“Got” is a very strange word in the English language. Technically it’s the past tense of the verb “to get”. (And just to be difficult, so is “gotten” — at least in some dialects.) But that’s not the only way it’s used.
For example, the fragment “once you’ve got the window open” is fairly normal in common usage (though I’m fairly sure it’s frowned on in more formal grammar).
If you expand the contraction, “once you have got the window open” is still technically valid but is starting to sound quite dodgy — and it can be replaced by the equally-valid-but-still-dodgy “once you have the window open”, making the word “got” itself seemingly redundant. And yet “once you’ve the window open”, which logically ought to be the same, completely doesn’t work.
Of course the most correct (and formal) phrasing would have been “once you have opened the window”, which also works in the contracted form “once you’ve opened the window”. And yet it seems like most people seem to default to “you’ve got”, at least in casual conversation.

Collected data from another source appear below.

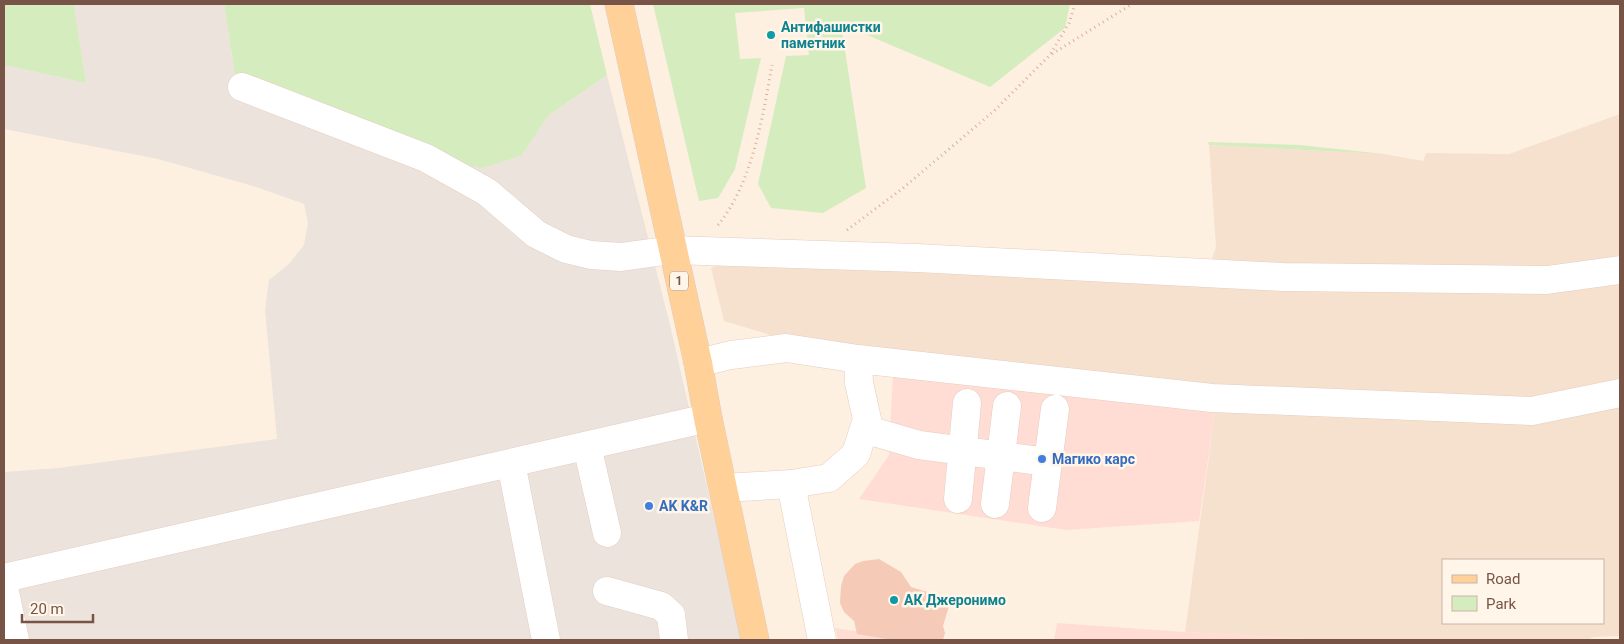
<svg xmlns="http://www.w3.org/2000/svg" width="1624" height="644" viewBox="0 0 1624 644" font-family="Roboto,sans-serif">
<rect width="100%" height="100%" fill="#fef0e1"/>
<!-- residential -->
<path fill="#f6e1cf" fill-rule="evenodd" d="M1620,114V636L1594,637L1587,640H1323L1185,632L1215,412L893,372L724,321L711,268L762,241L907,244L983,252L1211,262L1216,247L1209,145L1384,154L1423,161L1426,153L1509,154ZM1443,560H1603V623H1443Z"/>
<!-- commercial -->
<path fill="#ffddd4" d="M893,372L1215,412L1199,521L1066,530L859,499L889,455Z
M1057,623L1185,632L1323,640H1054Z
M835,628L918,640H838Z"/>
<!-- industrial -->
<path fill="#ece3dd" d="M74,4H224L237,89L522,155L548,116L607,75L671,329L742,640H4V472L59,468L277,439L265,310L269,280L289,264L304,245L308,223L304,204L253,186L158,159L4,129V65L86,83Z"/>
<!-- green -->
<path fill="#d5ecbf" d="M4,4H74L86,83L4,65Z
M224,4H590L607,75L548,116L522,155L483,168L456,163L237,89Z
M653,4H1070L1065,28L990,87L841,24L866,188L823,213L771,208L758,184L786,56L809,55L804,8L735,13L740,59L761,58L735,169L718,198L699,201Z
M1208,142L1300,145L1384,154L1209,145Z"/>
<!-- building -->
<path fill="#f5cbb7" d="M879,559L901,572L911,587L944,597L950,603L943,626L945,633L943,640H893L857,634L854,621L844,612L840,603L841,586L844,576L855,564L863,561Z"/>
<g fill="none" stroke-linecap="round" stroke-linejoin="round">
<!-- minor casing -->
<g stroke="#e5cdbf" stroke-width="29">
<path id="minor" d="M242,87L426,158L487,192L536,234L566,249L591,255L621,257L672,250L917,258L1283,277L1547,280L1620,270
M858,359L1212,398L1532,411L1620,393
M698,363L731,355L786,348L858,359L859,383L867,419L856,454L829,478L791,484L724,488
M864,429L919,445L1048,462
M587,446L607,533
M511,463L546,640
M791,484L822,640
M958,499L967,403
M995,504L1007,406
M1042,508L1055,409
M4,578L708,418
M4,587L15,640
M607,591L661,606L671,615L674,640"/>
</g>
<!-- major casing -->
<g stroke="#d9cfcb" stroke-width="29">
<path id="major" d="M619,4L698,363L708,418L755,640"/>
</g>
<!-- path -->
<path stroke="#daae9a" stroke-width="3" stroke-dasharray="1 4" stroke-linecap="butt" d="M1052,54L1132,4
M718,225C752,184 763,116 772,65
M847,230L902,189L994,111L1050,55L1069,23L1075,4"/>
<!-- minor -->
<use href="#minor" stroke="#fff" stroke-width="28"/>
<!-- major -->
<use href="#major" stroke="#ffd097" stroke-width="28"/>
</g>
<!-- markers -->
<g fill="#0f9aa8" stroke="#fff5e9" stroke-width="2">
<circle cx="771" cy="35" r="5"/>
<circle cx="894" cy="600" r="5"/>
</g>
<g fill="#3f7fe0" stroke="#fff5e9" stroke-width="2">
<circle cx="1042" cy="459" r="5"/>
<circle cx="649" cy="506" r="5"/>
</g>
<g text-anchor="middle" stroke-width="5" stroke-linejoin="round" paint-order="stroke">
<!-- shield labels -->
<rect fill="#fff5e9" stroke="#a08477" stroke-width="1" x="670" y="271.5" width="18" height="19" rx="4"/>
<g font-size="12" font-weight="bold" fill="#775446">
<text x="679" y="285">1</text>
</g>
<!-- culture labels -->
<g font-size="14" font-weight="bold" fill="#0d838f" stroke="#fff5e9" text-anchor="start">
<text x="781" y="32">Антифашистки<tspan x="781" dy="16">паметник</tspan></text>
<text x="904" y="605">АК Джеронимо</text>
</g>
<!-- shop labels -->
<g font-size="14" font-weight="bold" fill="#366cbe" stroke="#fff5e9" text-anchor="start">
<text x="1052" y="464">Магико карс</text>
<text x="659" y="511">AK K&amp;R</text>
</g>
</g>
<!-- border -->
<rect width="1624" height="644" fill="none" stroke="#775446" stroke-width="10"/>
<!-- legend -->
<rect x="1442" y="559" width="162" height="65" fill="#fff5e9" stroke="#c9b5a8"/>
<rect x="1452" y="575" width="25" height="8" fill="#ffd097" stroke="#c9b5a8"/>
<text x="1486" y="584" font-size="15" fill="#775446">Road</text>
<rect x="1452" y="596" width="25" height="15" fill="#d5ecbf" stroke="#c9b5a8"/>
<text x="1486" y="609" font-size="15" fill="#775446">Park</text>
<!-- scale -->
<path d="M22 614v8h71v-8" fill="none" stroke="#775446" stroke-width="2.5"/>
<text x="30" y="614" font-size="15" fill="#775446" stroke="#fff5e9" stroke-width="4" paint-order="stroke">20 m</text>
</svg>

The original phrasing is using “to get” in its “achievement” sense — ie. “once you have achieved the state of the window being open”… not that anyone would normally state it in such a long-winded fashion. This is also why “have” works without it, as this is “to be” — ie. “once you have the window open” reads sufficiently close to the more formal phrasing above. It’s not as clear why it stops working once you reintroduce the contraction, though.
English is weird sometimes. Or maybe it’s just me.
(And yes, at times I’m a self-professed grammar/spelling nazi. Especially when it comes to misplaced apostrophes and homonyms (including using “of” instead of “have”). And even more especially when the person making the error should know better — eg. if formal writing is part of their job. (But clearly I have no objection to nested parentheses.))
This random musing is brought to you by the symbol ‘.